Recall (§B.1.3) that Hooke's Law defines a spring constant $ k$ as the applied force $ F$ divided by the spring displacement $ x$, or $ F = k x$. An elastic solid can be viewed as a bundle of ideal springs. Consider, for example, an ideal bar (a rectangular solid in which one dimension, usually its longest, is designated its length $ L$), and consider compression by $ \Delta L$ along the length dimension. The length of each spring in the bundle is the length of the bar, so that each spring constant $ k$ must be inversely proportional to $ L$; in particular, each doubling of length $ L$ doubles the length of each ``spring'' in the bundle, and therefore halves its stiffness. As a result, it is useful to normalize displacement $ \Delta L$ by length $ L$ and use relative displacement $ \Delta L/L$. We need displacement per unit length because we have a constant spring compliance per unit length.
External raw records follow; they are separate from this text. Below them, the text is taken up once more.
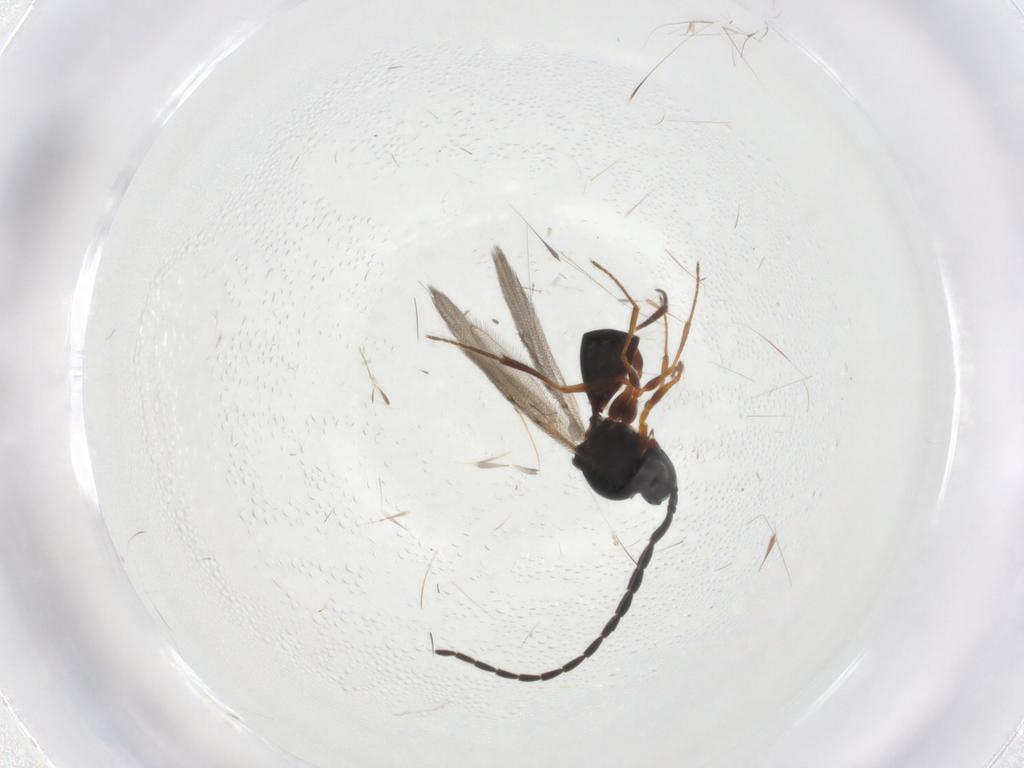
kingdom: Animalia
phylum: Arthropoda
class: Insecta
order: Hymenoptera
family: Figitidae
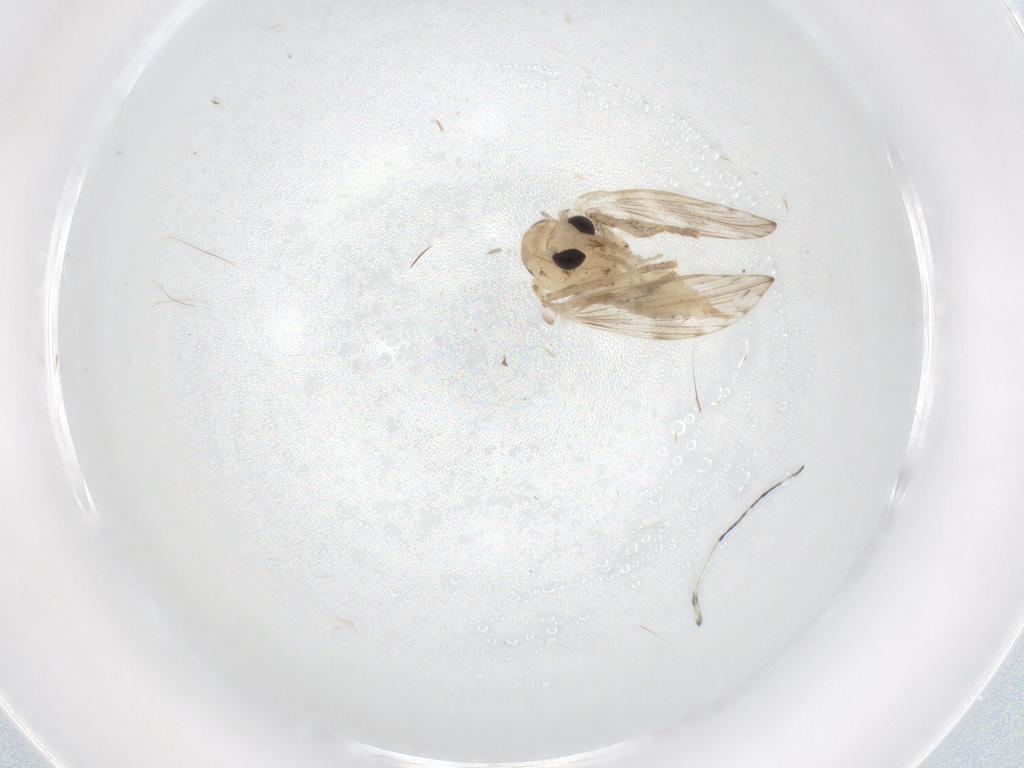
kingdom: Animalia
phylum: Arthropoda
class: Insecta
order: Diptera
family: Psychodidae
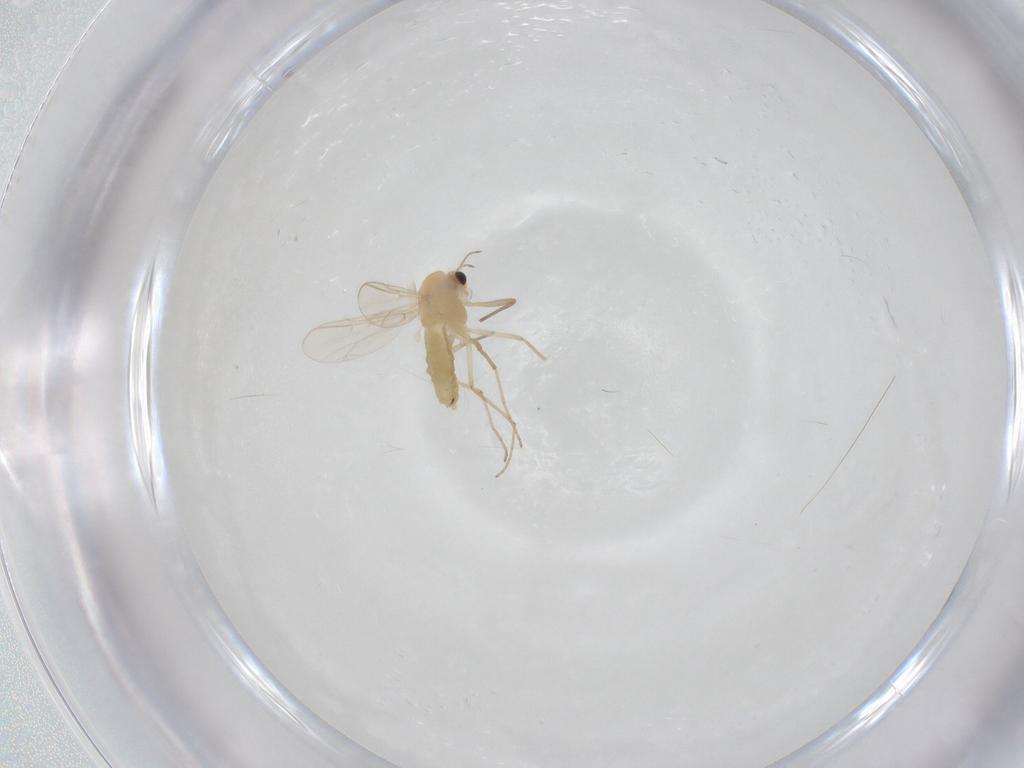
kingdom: Animalia
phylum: Arthropoda
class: Insecta
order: Diptera
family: Chironomidae
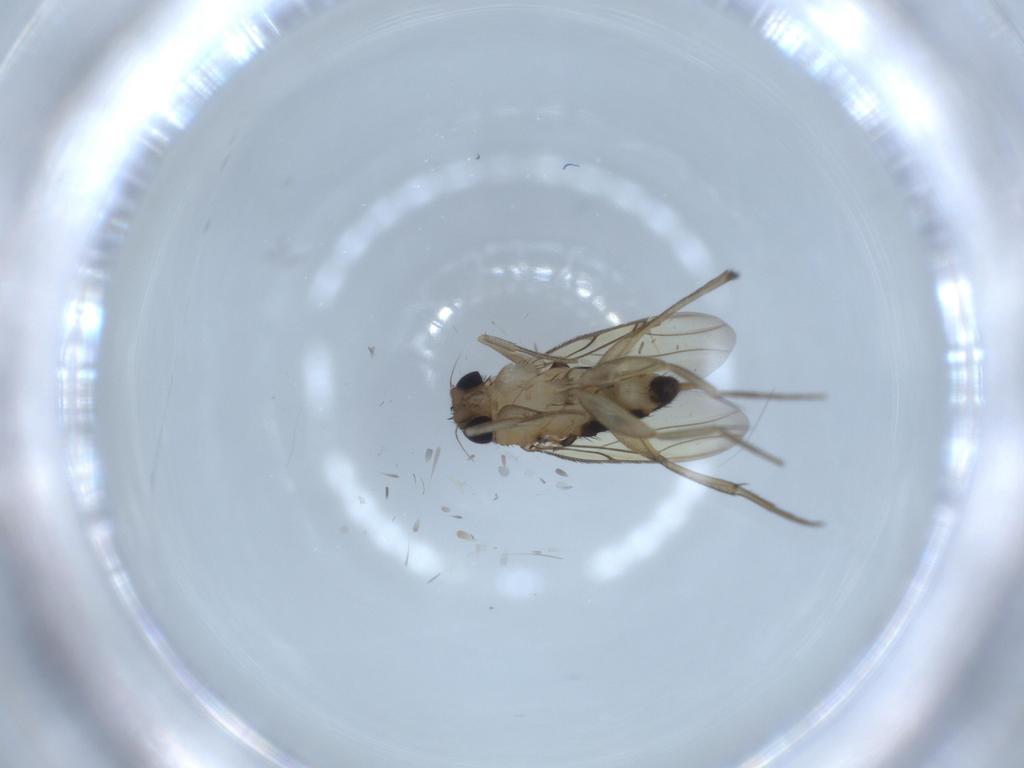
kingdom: Animalia
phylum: Arthropoda
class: Insecta
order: Diptera
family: Phoridae
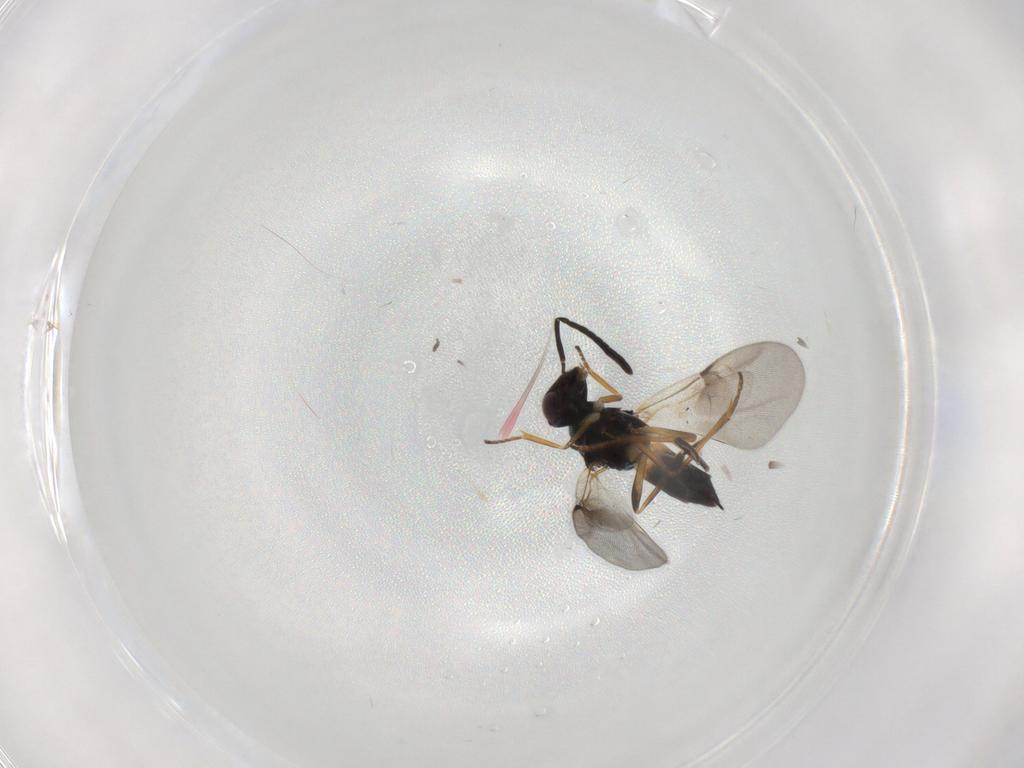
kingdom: Animalia
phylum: Arthropoda
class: Insecta
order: Hymenoptera
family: Encyrtidae
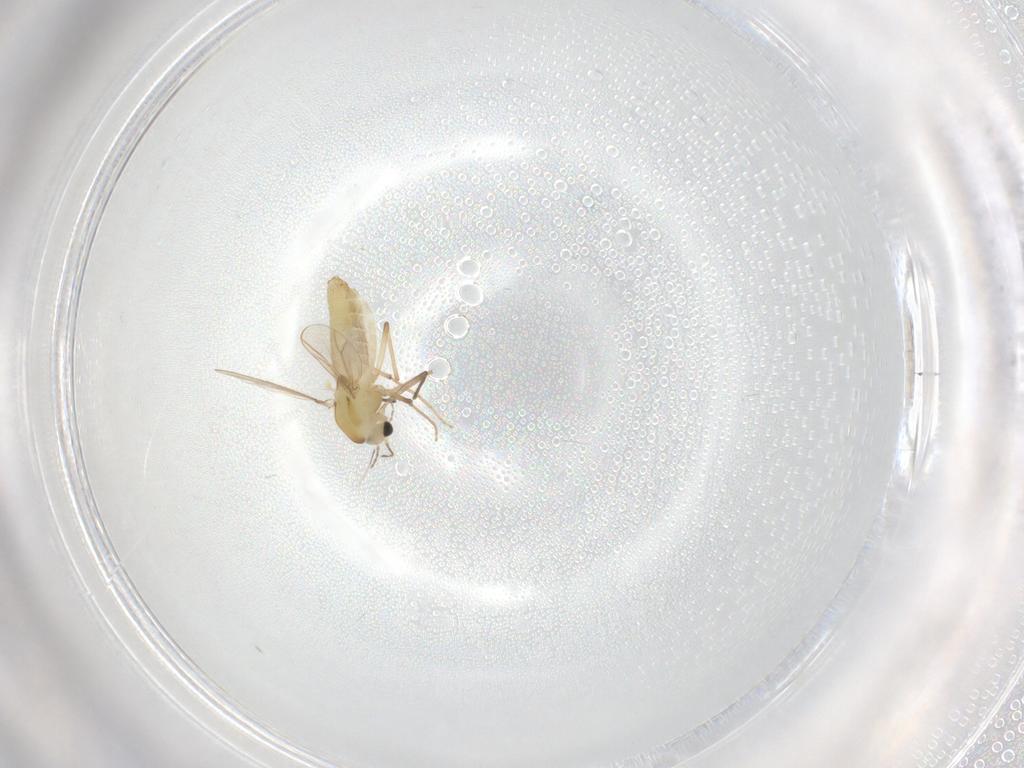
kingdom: Animalia
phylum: Arthropoda
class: Insecta
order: Diptera
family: Cecidomyiidae
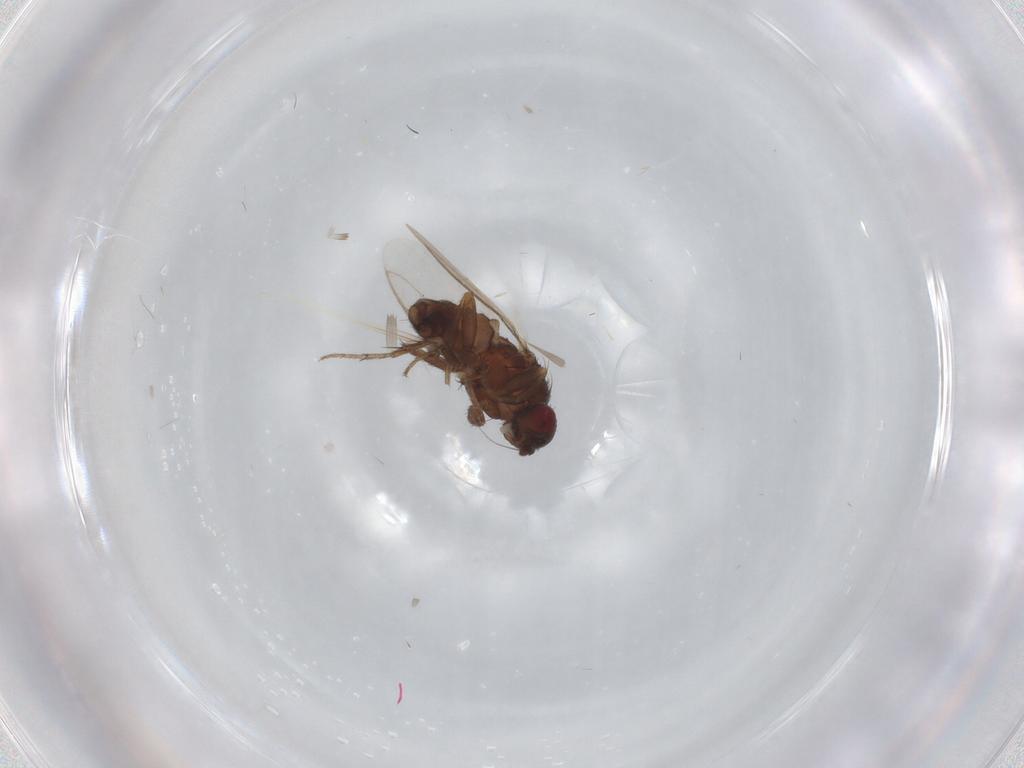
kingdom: Animalia
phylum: Arthropoda
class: Insecta
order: Diptera
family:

The number of springs in parallel is proportional to the cross-sectional area $ S$ of the bar. Therefore, the force applied to each spring is proportional to the total applied force $ F$ divided by the cross-sectional area $ S$. Thus, Hooke's law for each spring in the bundle can be written

$\displaystyle \frac{F}{S} = Y \frac{\Delta L}{L}
$

where $ Y$ is Young's modulus.

We may say that Young's modulus is the Hooke's-law spring constant for the spring made from a specifically cut section of the solid material, cut to length 1 and cross-sectional area 1. The shape of the cross-sectional area does not matter since all displacement is assumed to be longitudinal in this model.